Sunday, September 22, 2013

Flashback...

Dear diary,

Two years ago I was just like any other broken girl who is trying to keep her misery to herself. I would appear strong, confident, happy, contented and chatty sometimes. But the truth is I would spend most of my nights crying, most of my evenings watching movies that will take my mind off my miseries for a while, I spent most of my days laughing at the jokes that I didn't find funny, saying things that I did not mean, meaning things that I never said… because at the end I just wanted to fit in, I wanted to belong somewhere. After all that was what everybody is trying to do: to fit in, one way or another we are at some point desperately trying to pretend we are all the same while the truth is we are never the same. Each and every one of us is different in their own unique way.

Like all the lonely people I had so many friends, I thought somehow surrounding myself with a lot of friends will make me feel less lonely. And yeah it did work, only that my loneliness would catch up to me every time I was alone. One day as I was trying to get through the day, I came across a long time friend who introduced me to a friend of hers. Until that day I had not known that a complete stranger could have the capacity to alter the life of another irrevocably neither did I know that was going to be my turning point.  I have not been able to answer a question on how I and this stranger connected effortlessly considering that am not a people’s person.
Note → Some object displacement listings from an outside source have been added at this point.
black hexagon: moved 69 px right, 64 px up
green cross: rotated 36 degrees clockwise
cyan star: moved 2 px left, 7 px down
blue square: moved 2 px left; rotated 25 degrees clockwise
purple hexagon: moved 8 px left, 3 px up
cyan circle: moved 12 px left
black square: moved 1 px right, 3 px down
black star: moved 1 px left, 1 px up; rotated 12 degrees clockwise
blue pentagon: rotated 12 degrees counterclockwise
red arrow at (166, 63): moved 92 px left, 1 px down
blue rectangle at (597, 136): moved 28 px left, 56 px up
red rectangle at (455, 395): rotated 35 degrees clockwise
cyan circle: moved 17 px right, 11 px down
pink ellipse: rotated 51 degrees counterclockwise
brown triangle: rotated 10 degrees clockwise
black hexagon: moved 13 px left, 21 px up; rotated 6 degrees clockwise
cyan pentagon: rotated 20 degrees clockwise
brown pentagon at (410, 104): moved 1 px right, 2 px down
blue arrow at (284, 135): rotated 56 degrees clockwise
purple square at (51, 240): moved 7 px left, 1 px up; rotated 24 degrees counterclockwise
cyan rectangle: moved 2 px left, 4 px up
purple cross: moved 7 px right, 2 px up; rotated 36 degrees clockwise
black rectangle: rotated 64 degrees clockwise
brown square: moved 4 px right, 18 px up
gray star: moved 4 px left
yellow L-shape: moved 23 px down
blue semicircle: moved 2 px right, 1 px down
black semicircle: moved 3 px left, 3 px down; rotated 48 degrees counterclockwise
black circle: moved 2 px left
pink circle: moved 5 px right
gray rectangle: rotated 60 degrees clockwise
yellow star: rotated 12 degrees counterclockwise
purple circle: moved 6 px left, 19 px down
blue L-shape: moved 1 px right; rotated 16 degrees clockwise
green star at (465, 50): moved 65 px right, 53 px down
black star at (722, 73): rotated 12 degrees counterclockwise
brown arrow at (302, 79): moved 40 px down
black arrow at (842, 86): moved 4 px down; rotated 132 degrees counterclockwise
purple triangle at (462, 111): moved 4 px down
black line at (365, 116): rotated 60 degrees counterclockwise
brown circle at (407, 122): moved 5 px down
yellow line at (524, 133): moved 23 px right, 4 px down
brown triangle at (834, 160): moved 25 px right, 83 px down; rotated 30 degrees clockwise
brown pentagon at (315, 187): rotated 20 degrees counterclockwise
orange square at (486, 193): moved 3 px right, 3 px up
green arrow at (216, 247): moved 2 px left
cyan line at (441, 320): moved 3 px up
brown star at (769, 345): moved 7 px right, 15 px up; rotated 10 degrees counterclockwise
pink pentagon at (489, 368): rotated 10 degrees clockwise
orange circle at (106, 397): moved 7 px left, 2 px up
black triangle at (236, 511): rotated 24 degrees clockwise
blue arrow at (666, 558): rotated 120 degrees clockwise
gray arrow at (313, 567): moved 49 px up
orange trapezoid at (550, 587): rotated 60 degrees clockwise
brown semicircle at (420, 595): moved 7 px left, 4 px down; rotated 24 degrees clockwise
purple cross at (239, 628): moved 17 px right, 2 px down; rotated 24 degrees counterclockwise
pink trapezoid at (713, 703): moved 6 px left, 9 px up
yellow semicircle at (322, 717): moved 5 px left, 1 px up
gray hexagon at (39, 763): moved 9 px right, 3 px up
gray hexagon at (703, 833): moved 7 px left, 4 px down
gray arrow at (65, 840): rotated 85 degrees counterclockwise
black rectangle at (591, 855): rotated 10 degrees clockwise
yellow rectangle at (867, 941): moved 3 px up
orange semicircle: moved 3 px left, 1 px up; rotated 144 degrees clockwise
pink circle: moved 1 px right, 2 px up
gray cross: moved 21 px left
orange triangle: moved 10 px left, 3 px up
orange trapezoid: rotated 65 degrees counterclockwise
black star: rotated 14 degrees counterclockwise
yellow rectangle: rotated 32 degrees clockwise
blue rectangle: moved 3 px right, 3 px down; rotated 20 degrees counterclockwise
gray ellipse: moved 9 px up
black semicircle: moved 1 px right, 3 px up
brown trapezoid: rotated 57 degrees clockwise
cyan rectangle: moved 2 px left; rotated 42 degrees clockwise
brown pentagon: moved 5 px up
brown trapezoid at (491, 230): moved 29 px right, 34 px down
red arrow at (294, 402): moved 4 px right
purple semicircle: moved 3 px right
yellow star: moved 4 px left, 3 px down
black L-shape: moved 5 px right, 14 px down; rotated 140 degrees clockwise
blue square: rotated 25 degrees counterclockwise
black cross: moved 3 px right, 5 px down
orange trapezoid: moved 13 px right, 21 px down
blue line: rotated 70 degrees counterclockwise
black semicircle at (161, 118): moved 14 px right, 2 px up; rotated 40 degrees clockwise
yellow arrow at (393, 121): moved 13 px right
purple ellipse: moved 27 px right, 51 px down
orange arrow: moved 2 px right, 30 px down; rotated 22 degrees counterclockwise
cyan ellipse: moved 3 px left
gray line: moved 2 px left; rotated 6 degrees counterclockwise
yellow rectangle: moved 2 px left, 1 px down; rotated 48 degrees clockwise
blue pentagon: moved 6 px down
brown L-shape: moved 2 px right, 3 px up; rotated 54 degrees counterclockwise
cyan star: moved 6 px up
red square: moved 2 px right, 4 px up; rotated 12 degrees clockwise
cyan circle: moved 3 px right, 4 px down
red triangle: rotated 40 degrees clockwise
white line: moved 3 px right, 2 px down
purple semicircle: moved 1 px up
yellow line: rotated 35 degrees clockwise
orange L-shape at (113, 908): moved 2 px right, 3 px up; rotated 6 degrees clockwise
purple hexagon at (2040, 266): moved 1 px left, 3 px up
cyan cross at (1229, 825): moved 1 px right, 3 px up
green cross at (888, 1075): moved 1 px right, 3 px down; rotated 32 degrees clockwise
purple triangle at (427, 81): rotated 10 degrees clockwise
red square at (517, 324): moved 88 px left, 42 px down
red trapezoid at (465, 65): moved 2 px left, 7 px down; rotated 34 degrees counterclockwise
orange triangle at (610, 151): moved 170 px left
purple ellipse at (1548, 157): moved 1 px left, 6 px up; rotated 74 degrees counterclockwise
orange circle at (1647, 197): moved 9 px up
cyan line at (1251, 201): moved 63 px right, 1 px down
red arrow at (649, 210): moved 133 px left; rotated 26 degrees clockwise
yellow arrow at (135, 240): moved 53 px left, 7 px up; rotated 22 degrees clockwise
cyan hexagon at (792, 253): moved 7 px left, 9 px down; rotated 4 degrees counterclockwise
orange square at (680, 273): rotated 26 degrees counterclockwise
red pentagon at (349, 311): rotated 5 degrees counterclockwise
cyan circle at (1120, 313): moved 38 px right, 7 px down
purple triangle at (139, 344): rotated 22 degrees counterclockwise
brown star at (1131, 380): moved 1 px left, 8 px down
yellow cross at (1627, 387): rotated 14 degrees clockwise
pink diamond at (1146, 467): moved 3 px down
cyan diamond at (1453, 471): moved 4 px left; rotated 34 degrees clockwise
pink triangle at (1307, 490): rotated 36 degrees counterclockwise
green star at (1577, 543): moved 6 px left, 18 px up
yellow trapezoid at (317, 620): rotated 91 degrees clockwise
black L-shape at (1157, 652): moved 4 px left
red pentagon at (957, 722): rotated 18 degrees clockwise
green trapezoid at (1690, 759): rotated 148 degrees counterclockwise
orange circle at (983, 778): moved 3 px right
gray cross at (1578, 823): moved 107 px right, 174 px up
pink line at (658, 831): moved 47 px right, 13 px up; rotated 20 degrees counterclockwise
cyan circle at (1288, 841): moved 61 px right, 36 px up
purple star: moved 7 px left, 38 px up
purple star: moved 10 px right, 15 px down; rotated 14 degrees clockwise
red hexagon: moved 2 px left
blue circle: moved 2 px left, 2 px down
Just after being introduced me and Mr. Stranger started talking effortlessly about issues, and when I say issues I mean things that could make this world a better place. There were no questions of how old are you or do you have a girlfriend kind of questions.

As time went by me and Mr. Stranger would spend not only days but nights as well, we would discuss everything and anything that was on the table on each particular day. We would talk about business, politics, religions, languages and books that we had exchanged. Sometimes we would talk about our personal lives, share our hopes for the future, dreams that might never come true, goals that were never achieved and even the disappointments that life had thrown in our way. He was so easy to talk to; I could tell him everything, even the things I had sworn not to tell anyone…. He became my companion, a shoulder to cry on, I didn't have to be alone anymore. I think somewhere along these lines I fell in love with him, I don't remember when and how it happened.  But it did happen, I didn't tell anyone not even him because I was not sure if I was in love with him or if I was in love with the feeling I get when I am with him (does it make a difference anyway?).


 They say love is our true destiny. We do not find the meaning of life by ourselves, we find it with another. For me I found the meaning to my life with this stranger who was no other but the son of the retired general, I was used to me on my own, dwell in my miseries, I was used to bad things happening to me. But somehow the son of the retired general made things seem so easy, there are times when I could doubt everything, there are nights that I would call everything into question wondering if it was real or not. There are times when I would worry sick that I have lost myself and I didn't  know how to get out. I would worry about all that control I had lost over me, I had become so inseparable from being with him that if we were to be separate I would no longer be. I never wanted to depend on someone that much, and there I was… I couldn't even spend a day without him.

Dear diary, you may fall in love with a number of people or think you have. But there is only one person that could change everything. I cannot say I have not been in love before because I like to think I have, but the love I felt (and still feel) for son of the retired general is different. They say when we love we strive to be better than we are; it is true, he made me better person, he gave me a purpose, a reason to look forward to tomorrow. Life is filled with unanswered questions; for those who have lost hope, the courage to seek those answers is the one thing that continues to give meaning to life. I had spent my entire life wallowing in despair, trying to find answers to many unanswered questions, wondering why I was led towards the road strewn with pain but all this changed when the son of the retired general walked in my life; I began to be grateful that I was strong enough to survive everything I had been through. I stopped searching for answers, I stated to enjoy life.